Growing up I had a desperate desire to fit in, to be accepted, to be part of the in crowd, and yet I also found myself longing to be alone, not wanting to be bothered by others. I oscillated between behaviors that either attracted people to me or caused them to leave me in isolation. The relationships in my life were very dysfunctional: either I was very co-dependent or I tried to be the dominant partner. I put a lot of energy into trying to please others or being an absolute obnoxious rebel.
But whichever the way the wind was blowing in that particular department, the base line or predominant desire in my life became a quest for pleasure. And when I found it, in whatever fashion that was, then my main goal was to get more, more, more. And Western culture in general was on a path in the same direction – of more, more, more.
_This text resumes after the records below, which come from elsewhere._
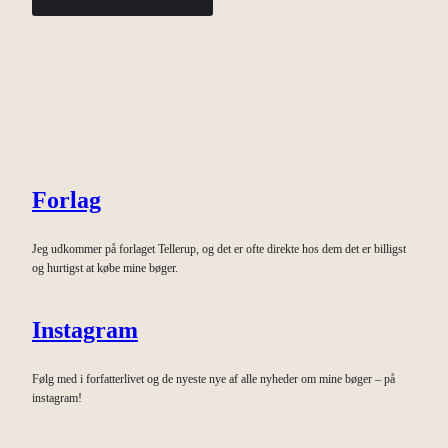
Forlag
Jeg udkommer på forlaget Tellerup, og det er ofte direkte hos dem det er billigst
og hurtigst at købe mine bøger.
Instagram
Følg med i forfatterlivet og de nyeste nye af alle nyheder om mine bøger – på
instagram!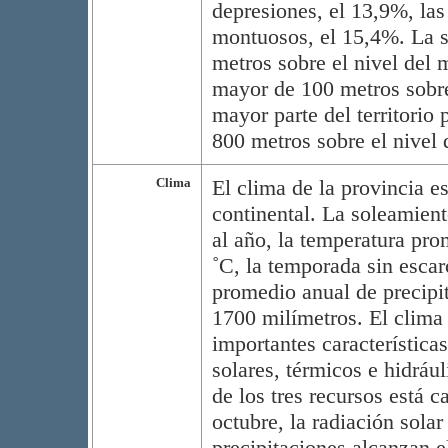
depresiones, el 13,9%, las 
montuosos, el 15,4%. La s
metros sobre el nivel del m
mayor de 100 metros sobre
mayor parte del territorio 
800 metros sobre el nivel 
Clima
El clima de la provincia 
continental. La soleamient
al año, la temperatura pro
˚C, la temporada sin escar
promedio anual de precipit
1700 milímetros. El clima 
importantes característica
solares, térmicos e hidráu
de los tres recursos está c
octubre, la radiación solar
precipitaciones alcanzan e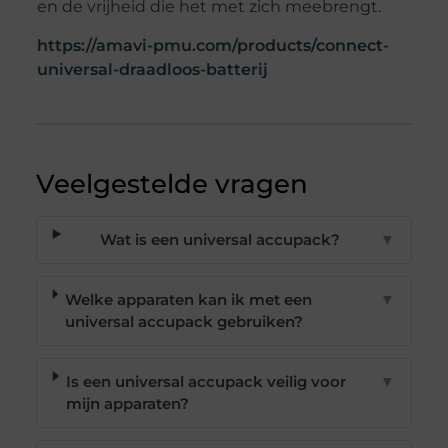
en de vrijheid die het met zich meebrengt.
https://amavi-pmu.com/products/connect-
universal-draadloos-batterij
Veelgestelde vragen
Wat is een universal accupack?
▼
Welke apparaten kan ik met een
▼
universal accupack gebruiken?
Is een universal accupack veilig voor
▼
mijn apparaten?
At this time in my life, age fifteen through thirty five, I was not consistently practicing my faith. I had been “force fed” religion from cradle through College. So when I was free from parental guidelines I moved as far away from my faith as I could. I became totally caught up in a way of life that was founded on me, me, me-ism, and neither church, nor religion, nor things spiritual touched me. And yet, every once in a while, when moments of pure bleakness came over me (as they are wont to do in that kind of lifestyle!), I would creep into the back of a church and “fox-hole” pray (you know: God if you get me out of this, I promise I’ll do that), to some God of whom I had no real concept.
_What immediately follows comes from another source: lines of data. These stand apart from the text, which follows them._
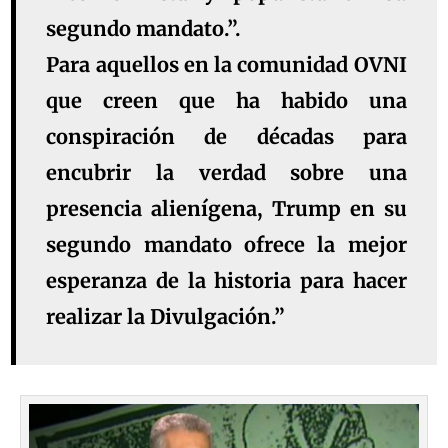
segundo mandato.”.
Para aquellos en la comunidad OVNI
que creen que ha habido una
conspiración de décadas para
encubrir la verdad sobre una
presencia alienígena, Trump en su
segundo mandato ofrece la mejor
esperanza de la historia para hacer
realizar la Divulgación.”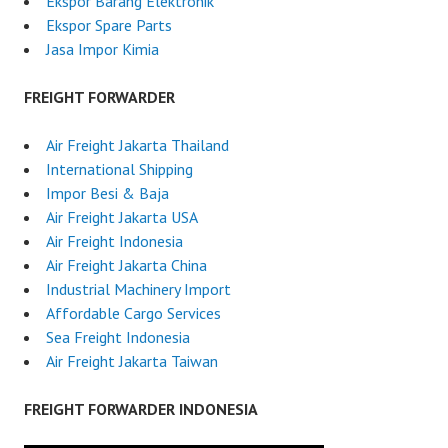
Ekspor Barang Elektronik
Ekspor Spare Parts
Jasa Impor Kimia
FREIGHT FORWARDER
Air Freight Jakarta Thailand
International Shipping
Impor Besi & Baja
Air Freight Jakarta USA
Air Freight Indonesia
Air Freight Jakarta China
Industrial Machinery Import
Affordable Cargo Services
Sea Freight Indonesia
Air Freight Jakarta Taiwan
FREIGHT FORWARDER INDONESIA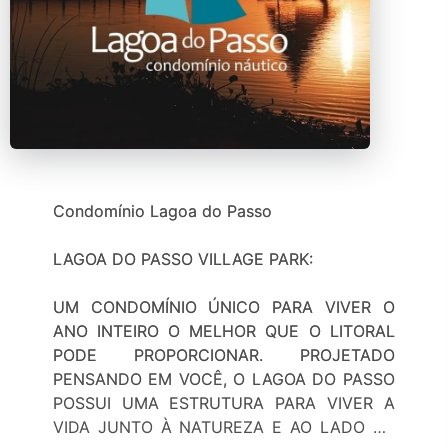
Condomínio Lagoa do Passo
LAGOA DO PASSO VILLAGE PARK:
UM CONDOMÍNIO ÚNICO PARA VIVER O
ANO INTEIRO O MELHOR QUE O LITORAL
PODE PROPORCIONAR. PROJETADO
PENSANDO EM VOCÊ, O LAGOA DO PASSO
POSSUI UMA ESTRUTURA PARA VIVER A
VIDA JUNTO À NATUREZA E AO LADO DE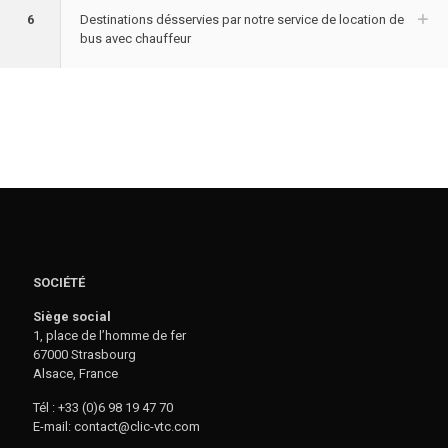
6
Destinations désservies par notre service de location de
bus avec chauffeur
SOCIÉTÉ
Siège social
1, place de l’homme de fer
67000 Strasbourg
Alsace, France
Tél : +33 (0)6 98 19 47 70
E-mail: contact@clic-vtc.com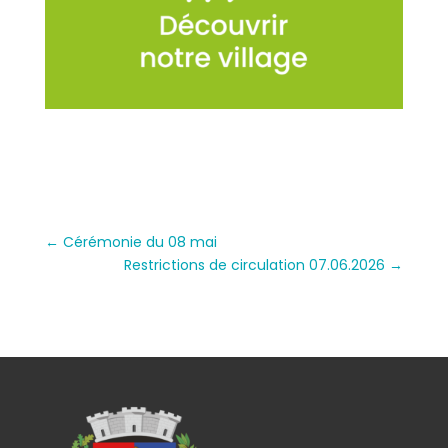
←
Cérémonie du 08 mai
Restrictions de circulation 07.06.2026
→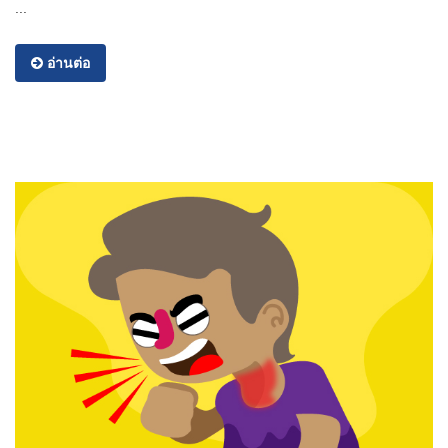
...
อ่านต่อ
I had absolutely no idea at that time that my soul was thirsting for wholeness. I was just aware, barely, that the more I tried to fill the gaping hole inside of me with material things, bad relationships, and other false gods, the more empty and abandoned I felt. By age thirty five I was on the edge of a deep, black hole of despair. Somehow, I had a rare moment of sanity, a God-incidence, and I was able to seek and get help.
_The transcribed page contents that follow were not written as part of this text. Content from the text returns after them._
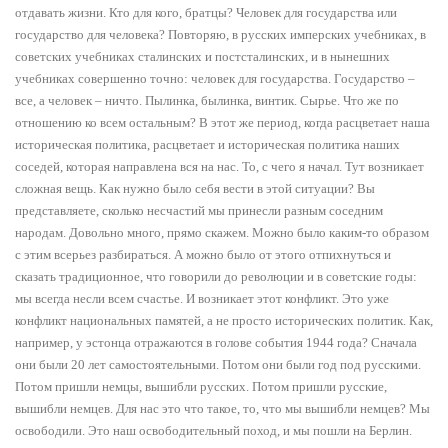
отдавать жизни. Кто для кого, братцы? Человек для государства или
государство для человека? Повторяю, в русских имперских учебниках, в
советских учебниках сталинских и постсталинских, и в нынешних
учебниках совершенно точно: человек для государства. Государство –
все, а человек – ничто. Пылинка, былинка, винтик. Сырье. Что же по
отношению ко всем остальным? В этот же период, когда расцветает наша
историческая политика, расцветает и историческая политика наших
соседей, которая направлена вся на нас. То, с чего я начал. Тут возникает
сложная вещь. Как нужно было себя вести в этой ситуации? Вы
представляете, сколько несчастий мы принесли разным соседним
народам. Довольно много, прямо скажем. Можно было каким-то образом
с этим всерьез разбираться. А можно было от этого отпихнуться и
сказать традиционное, что говорили до революции и в советские годы:
мы всегда несли всем счастье. И возникает этот конфликт. Это уже
конфликт национальных памятей, а не просто исторических политик. Как,
например, у эстонца отражаются в голове события 1944 года? Сначала
они были 20 лет самостоятельными. Потом они были год под русскими.
Потом пришли немцы, вышибли русских. Потом пришли русские,
вышибли немцев. Для нас это что такое, то, что мы вышибли немцев? Мы
освободили. Это наш освободительный поход, и мы пошли на Берлин.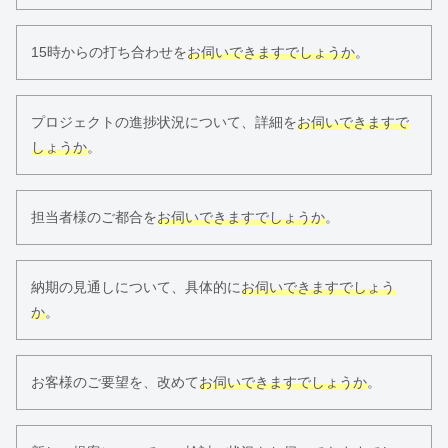
15時からの打ち合わせを
お伺いできますでしょうか
。
プロジェクトの進捗状況について、詳細を
お伺いできますで
しょうか
。
担当者様のご都合を
お伺いできますでしょうか
。
納期の見通しについて、具体的に
お伺いできますでしょう
か
。
お客様のご要望を、改めて
お伺いできますでしょうか
。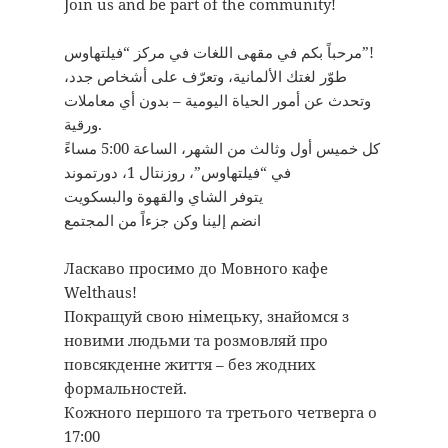
Join us and be part of the community!
مرحباً بكم في مقهى اللغات في مركز “فيلتهاوس”!
طوّر لغتك الألمانية، وتعرّف على أشخاص جدد،
وتحدث عن أمور الحياة اليومية – بدون أي معاملات
ورقية.
كل خميس أول وثالث من الشهر، الساعة 5:00 مساءً
في “فيلتهاوس”، روزنتال 1، دورتموند
يتوفر الشاي والقهوة والبسكويت
انضم إلينا وكن جزءاً من المجتمع
Ласкаво просимо до Мовного кафе
Welthaus!
Покращуй свою німецьку, знайомся з
новими людьми та розмовляй про
повсякденне життя – без жодних
формальностей.
Кожного першого та третього четверга о
17:00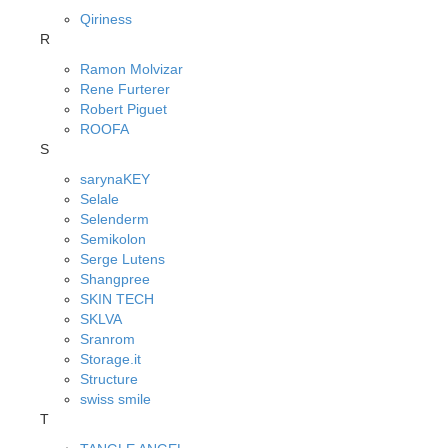
Qiriness
R
Ramon Molvizar
Rene Furterer
Robert Piguet
ROOFA
S
sarynaKEY
Selale
Selenderm
Semikolon
Serge Lutens
Shangpree
SKIN TECH
SKLVA
Sranrom
Storage.it
Structure
swiss smile
T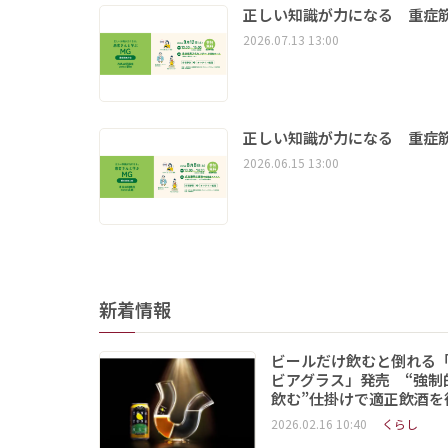
正しい知識が力になる 重症筋
2026.07.13 13:00
正しい知識が力になる 重症筋
2026.06.15 13:00
新着情報
ビールだけ飲むと倒れる
ビアグラス」発売 “強制
飲む”仕掛けで適正飲酒を
2026.02.16 10:40
くらし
I clung on, like a drowning man clings to a life raft, to a group of people who seemed to care unconditionally for me. They encouraged me to find a God of my understanding and in the mean time “loaned me their God”. I was able to clear the wreckage of my past, make some amends, then begin building a firm foundation for my future. Now let me go back to Charlie Brown and Lucy for a moment.
Lucy talks about looking backward or looking forward to find the meaning of life, and to a certain extent I did need to look back. This was so I could learn some lessons from the past and also see to whom I needed to make amends. But having achieved those two objectives I do not dwell too much in the past. Nor do I look too far down the road or allow myself to get worried about “what if”. Personally I’ve learned to put my deck chair mid ship and focus on what I have right In front of me. But that’s just my particular slant on that cartoon story.
Today the state of me, me, me-ism is no longer a part of my life, and I am able to to reach out to others and try to be of help. I focus on taking care of myself and living an honest, God-centered life. With the help of many amazing mentors who have enriched my life immensely, I have created a deep and personal relationship with my God which in turn leads me to desire more relationship with Him. And funny, the more I am in relationship with Him the better my life is.
As some icing on the cake, I have learned to turn to scriptures, to read books written by spiritual authors (Max Lucado is my personal favorite). I give myself the gift of attending retreats and spiritual workshops; sometimes I facilitate them!! I have created a faith based community for myself and I enjoy healthy relationships today. In another posting I mentioned my husband – a wonderful man who brings many blessings to our marriage and who is also my spiritual partner. And despite today’s frenetic and sometimes unbearably sad and cruel world, the empty and falsely satisfying life that I used to live has become a life full of meaning.